Purpose: Normal function of the retina relies on the orderly stereotyped organization of different neurons and their synaptic connections. How such neural organization is patterned during development remains poorly understood due to the paucity of adequate developmental markers. This study was to examine the spatial organization and development of cone photoreceptors quantitatively in the mouse retina.
Methods: A transgenic approach was used to generate a living cone cell marker by driving GFP expression in mouse cones with the human red/green opsin gene 5' sequences. The spatial organization and development of the cones in the mouse retinas were examined quantitatively with epifluorescence and scanning laser confocal microscopy. Cone specific GFP expression in the developing retinas was verified with peanut agglutinin (PNA) staining. Developmental expression of mouse cone opsin genes was determined with RT-PCR.

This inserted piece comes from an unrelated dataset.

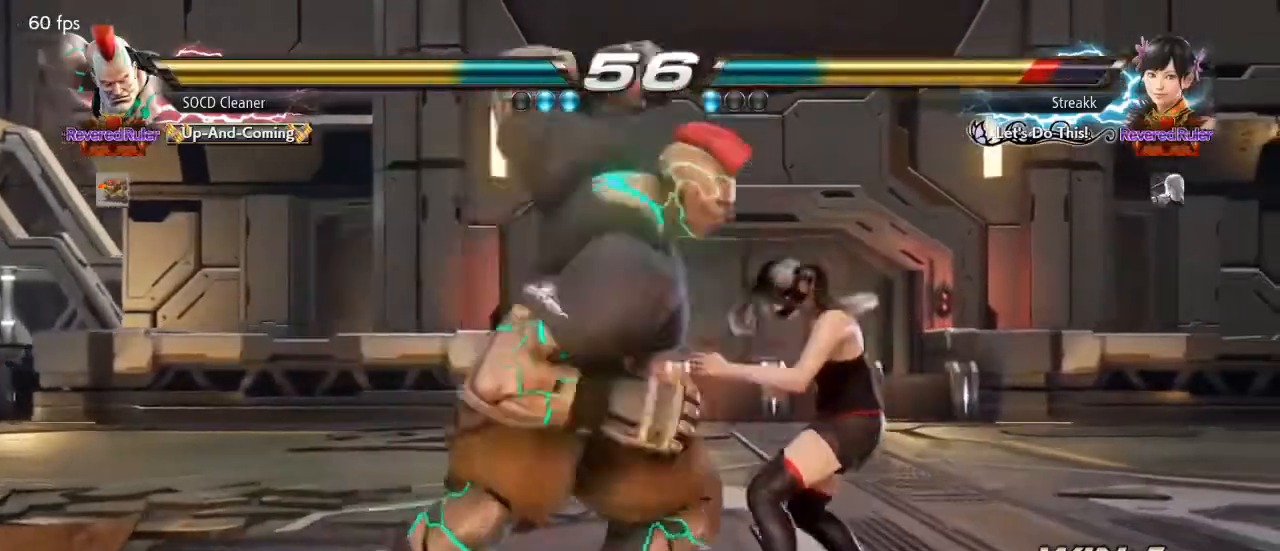
{"buttons": [], "events": []}
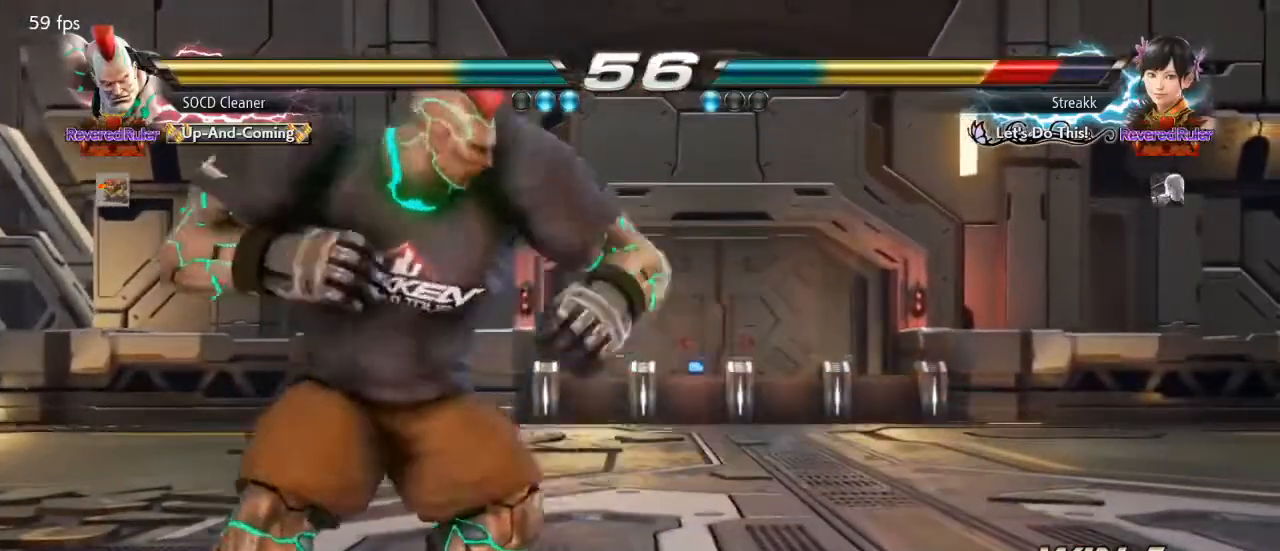
{"buttons": [], "events": [[33, "DPAD_RIGHT", "down"], [100, "DPAD_RIGHT", "up"], [167, "DPAD_RIGHT", "down"], [233, "TRIANGLE", "down"], [367, "TRIANGLE", "up"], [400, "DPAD_RIGHT", "up"]]}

Results: The fluorescent retinal cells expressing GFP can be visualized as early as on embryonic day E15. Following up morphological differentiation of these cells revealed features that were consistent with the typical morphology of the mouse cones. Double labeling with cone specific PNA showed that these cells were co-labeled starting from postnatal day P1, and that a subpopulation of PNA positive cones expressed the GFP. The fluorescent cell densities had a similar ventral and dorsal distribution from E15 to P2, increased dramatically in the ventral by P6, and in the dorsal from P7. Nearest neighbor distance analysis demonstrated that this subpopulation of cones was organized into a regular mosaic pattern with a regularity index of 4.82 in the central and 3.55 in the peripheral retina. Quantitative pattern assessment of the developing cones revealed that the fluorescent cells appeared to be distributed in a non-random array before birth. The regularity of the cone array began to rise on P7, in parallel with the onset of mouse green opsin gene expression and the development of cone pedicles. The regular pattern of cone mosaic organization was basically formed by P10, coinciding with the timing of the cone pedicle maturation.
Conclusions: The cones in the mouse retina are organized in a regular mosaic pattern. Patterning the cone mosaic appears to follow a two phase developmental process involving regulated opsin gene expression and cone pedicle maturation: an early phase where a non-random array emerges during cone differentiation, and a late phase where the regular mosaic pattern is mature at the time when cone synaptic contacts are being formed.